** Problem statement **
The job is to find each line in the entries holding the string "output" and copy that line.

··· Exercise inputs ···

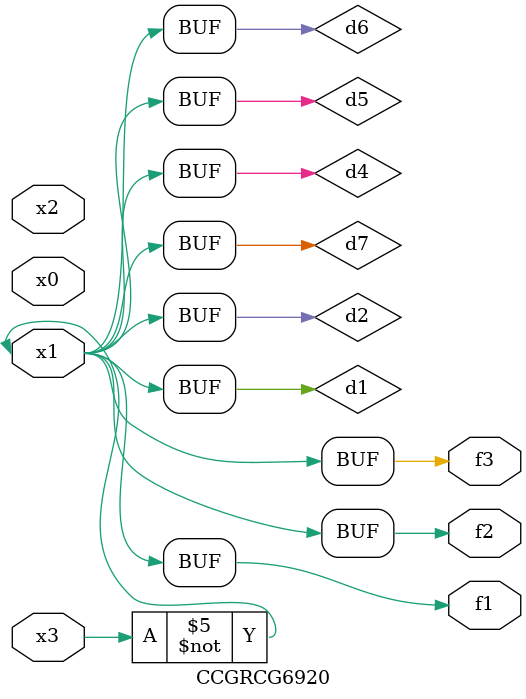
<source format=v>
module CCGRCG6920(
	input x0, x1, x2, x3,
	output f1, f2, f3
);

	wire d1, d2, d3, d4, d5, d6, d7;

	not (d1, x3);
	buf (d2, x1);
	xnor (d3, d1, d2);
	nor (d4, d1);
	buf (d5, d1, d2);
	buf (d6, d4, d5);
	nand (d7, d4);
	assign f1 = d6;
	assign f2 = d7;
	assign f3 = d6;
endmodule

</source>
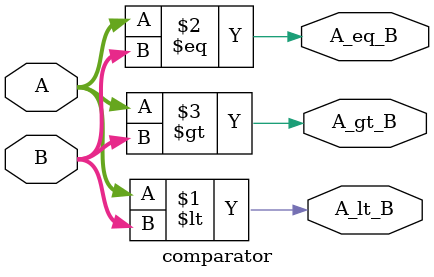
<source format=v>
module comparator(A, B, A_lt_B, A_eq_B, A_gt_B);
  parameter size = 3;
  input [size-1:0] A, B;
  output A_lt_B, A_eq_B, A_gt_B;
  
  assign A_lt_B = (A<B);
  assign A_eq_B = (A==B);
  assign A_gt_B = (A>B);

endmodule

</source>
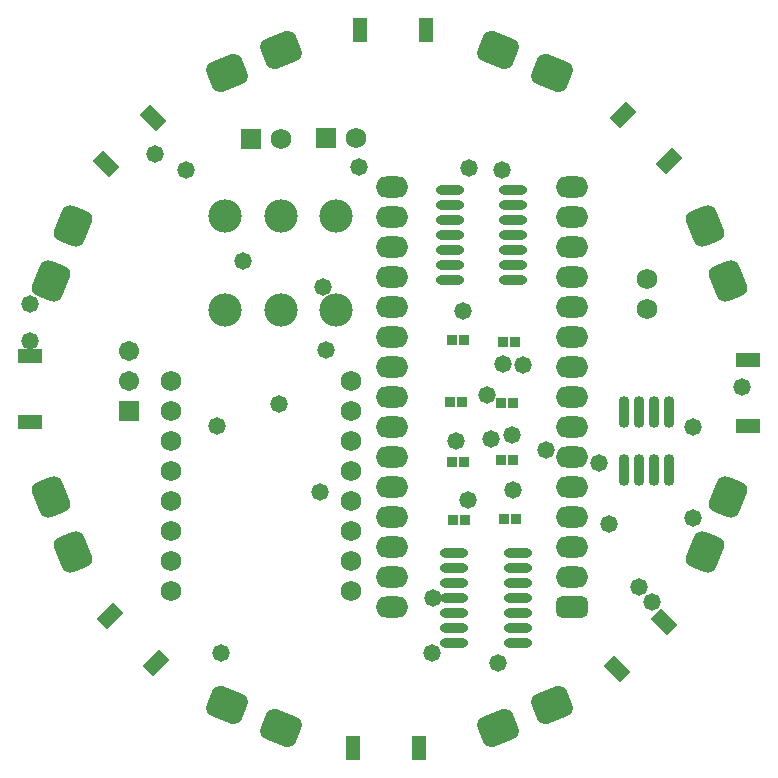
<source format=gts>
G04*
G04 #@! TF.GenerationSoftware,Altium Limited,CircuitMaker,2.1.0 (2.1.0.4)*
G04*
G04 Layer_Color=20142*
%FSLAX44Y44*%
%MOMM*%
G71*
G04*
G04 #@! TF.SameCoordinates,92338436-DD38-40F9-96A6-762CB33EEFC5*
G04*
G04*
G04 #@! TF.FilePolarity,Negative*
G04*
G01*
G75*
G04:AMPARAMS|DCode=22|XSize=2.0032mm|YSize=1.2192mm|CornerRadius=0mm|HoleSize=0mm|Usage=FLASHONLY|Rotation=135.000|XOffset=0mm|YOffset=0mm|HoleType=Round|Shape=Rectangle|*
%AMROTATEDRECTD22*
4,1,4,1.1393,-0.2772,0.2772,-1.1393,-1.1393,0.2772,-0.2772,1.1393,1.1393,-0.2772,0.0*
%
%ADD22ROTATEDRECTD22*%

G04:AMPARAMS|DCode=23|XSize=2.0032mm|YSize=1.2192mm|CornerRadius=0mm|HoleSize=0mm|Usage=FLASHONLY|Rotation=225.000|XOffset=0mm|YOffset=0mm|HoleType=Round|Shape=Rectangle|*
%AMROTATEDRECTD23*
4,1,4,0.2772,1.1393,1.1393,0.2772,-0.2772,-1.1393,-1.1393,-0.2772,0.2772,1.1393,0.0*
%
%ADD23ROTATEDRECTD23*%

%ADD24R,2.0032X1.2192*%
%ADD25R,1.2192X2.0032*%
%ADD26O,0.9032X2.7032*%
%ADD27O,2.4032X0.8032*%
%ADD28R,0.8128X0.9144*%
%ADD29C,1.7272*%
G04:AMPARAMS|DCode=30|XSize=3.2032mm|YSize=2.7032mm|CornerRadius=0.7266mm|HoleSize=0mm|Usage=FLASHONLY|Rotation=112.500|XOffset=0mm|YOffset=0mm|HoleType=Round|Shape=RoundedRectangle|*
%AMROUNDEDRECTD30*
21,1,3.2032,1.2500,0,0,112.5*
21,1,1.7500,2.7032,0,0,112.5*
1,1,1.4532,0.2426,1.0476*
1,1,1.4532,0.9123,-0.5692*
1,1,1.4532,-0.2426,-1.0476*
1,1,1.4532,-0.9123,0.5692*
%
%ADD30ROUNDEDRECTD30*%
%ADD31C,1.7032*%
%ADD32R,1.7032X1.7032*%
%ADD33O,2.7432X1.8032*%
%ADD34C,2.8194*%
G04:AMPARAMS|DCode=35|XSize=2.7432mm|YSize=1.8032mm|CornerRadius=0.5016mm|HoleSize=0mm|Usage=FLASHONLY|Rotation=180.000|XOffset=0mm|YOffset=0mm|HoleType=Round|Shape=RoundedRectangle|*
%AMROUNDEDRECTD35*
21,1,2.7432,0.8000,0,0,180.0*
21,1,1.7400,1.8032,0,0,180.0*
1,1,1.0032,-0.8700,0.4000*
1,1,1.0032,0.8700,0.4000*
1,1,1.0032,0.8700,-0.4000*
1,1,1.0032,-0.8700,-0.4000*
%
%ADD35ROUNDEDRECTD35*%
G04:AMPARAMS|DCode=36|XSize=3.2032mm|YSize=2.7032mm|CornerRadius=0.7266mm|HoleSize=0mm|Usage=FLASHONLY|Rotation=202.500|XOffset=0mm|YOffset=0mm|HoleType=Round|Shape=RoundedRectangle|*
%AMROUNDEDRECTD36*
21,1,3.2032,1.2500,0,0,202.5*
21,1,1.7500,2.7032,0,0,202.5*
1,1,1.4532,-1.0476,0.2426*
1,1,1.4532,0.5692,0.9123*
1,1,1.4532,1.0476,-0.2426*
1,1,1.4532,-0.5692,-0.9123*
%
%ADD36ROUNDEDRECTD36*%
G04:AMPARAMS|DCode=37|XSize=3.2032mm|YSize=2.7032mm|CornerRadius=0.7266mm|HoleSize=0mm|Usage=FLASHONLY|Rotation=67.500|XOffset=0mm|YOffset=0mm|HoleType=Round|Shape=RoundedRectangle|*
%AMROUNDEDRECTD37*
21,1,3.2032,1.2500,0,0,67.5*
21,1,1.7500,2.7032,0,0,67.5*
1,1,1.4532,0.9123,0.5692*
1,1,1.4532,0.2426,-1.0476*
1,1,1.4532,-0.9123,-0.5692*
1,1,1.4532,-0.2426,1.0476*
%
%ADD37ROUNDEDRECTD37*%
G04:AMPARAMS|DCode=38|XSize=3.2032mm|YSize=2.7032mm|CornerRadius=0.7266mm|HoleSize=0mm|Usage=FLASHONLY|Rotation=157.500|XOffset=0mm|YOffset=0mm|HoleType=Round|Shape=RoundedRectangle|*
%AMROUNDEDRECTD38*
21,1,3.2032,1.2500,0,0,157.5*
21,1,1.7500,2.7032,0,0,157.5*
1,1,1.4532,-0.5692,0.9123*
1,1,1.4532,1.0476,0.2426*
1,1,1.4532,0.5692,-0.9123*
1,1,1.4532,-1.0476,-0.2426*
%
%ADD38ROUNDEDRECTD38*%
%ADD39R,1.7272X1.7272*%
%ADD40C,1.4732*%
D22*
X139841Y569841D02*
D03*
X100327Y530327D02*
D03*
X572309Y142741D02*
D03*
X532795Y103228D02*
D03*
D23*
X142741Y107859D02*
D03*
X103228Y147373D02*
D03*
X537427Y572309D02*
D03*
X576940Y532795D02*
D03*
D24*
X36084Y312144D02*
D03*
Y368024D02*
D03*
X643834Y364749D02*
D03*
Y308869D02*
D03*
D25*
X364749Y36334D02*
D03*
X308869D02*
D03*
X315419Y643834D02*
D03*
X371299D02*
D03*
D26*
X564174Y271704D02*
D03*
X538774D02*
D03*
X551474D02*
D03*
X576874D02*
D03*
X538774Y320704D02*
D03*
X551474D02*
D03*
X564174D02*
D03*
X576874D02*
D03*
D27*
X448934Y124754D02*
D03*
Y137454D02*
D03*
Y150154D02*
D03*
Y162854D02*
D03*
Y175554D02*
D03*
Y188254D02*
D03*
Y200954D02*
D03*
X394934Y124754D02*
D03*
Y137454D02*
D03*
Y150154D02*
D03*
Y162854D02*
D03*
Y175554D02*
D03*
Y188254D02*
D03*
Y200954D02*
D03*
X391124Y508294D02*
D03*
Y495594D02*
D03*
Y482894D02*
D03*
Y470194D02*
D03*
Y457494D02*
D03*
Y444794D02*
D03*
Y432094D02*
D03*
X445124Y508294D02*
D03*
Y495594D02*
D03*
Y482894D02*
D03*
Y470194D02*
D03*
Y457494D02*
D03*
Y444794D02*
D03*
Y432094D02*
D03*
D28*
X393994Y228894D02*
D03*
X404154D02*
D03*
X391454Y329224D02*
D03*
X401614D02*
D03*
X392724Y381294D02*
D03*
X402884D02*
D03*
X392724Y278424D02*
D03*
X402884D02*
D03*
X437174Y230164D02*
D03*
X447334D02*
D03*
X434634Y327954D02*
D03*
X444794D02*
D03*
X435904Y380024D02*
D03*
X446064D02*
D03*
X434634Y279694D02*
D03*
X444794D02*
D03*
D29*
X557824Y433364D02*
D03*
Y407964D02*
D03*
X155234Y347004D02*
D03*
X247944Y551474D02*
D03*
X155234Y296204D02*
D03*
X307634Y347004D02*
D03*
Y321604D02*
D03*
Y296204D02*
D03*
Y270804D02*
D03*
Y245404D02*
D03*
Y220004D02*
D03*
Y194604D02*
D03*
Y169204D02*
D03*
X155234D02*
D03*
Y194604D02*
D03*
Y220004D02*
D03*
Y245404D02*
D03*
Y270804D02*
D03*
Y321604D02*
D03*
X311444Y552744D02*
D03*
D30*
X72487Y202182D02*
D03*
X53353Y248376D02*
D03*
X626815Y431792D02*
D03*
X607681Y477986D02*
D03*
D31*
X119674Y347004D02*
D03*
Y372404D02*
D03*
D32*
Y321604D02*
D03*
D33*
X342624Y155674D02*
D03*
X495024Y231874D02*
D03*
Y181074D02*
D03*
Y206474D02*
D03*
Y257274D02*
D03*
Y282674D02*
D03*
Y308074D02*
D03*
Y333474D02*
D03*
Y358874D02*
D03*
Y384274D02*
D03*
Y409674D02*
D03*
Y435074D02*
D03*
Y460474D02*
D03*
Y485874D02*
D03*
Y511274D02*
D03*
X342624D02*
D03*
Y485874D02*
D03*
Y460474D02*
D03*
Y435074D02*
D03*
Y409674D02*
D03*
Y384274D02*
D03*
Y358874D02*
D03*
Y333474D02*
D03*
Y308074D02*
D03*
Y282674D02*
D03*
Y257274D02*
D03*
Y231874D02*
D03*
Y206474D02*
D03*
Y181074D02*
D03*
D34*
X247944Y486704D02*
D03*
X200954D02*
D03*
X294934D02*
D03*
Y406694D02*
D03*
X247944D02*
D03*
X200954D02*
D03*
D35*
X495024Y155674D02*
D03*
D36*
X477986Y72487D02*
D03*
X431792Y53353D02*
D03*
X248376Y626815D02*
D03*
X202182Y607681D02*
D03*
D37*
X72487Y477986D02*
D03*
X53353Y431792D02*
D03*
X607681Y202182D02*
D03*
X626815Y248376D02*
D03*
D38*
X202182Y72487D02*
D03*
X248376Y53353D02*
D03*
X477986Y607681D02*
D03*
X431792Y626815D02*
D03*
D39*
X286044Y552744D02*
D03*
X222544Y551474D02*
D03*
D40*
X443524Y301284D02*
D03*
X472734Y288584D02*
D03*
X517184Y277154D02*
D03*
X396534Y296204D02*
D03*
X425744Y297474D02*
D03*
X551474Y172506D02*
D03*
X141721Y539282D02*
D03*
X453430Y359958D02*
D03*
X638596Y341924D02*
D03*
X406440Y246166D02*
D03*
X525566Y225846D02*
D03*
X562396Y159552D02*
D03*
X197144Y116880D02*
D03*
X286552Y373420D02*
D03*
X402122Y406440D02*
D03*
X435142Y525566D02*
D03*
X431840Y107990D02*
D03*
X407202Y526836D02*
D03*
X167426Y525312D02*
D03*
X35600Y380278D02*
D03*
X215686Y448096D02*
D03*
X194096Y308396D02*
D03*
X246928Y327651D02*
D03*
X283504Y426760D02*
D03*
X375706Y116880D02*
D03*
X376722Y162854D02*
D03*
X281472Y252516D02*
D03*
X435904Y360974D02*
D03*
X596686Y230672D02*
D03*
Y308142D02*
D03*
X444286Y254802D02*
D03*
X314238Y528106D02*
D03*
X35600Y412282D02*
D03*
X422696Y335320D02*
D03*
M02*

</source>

···

** Your response **
	output f1, f2, f3
  output A_lt_B, A_eq_B, A_gt_B;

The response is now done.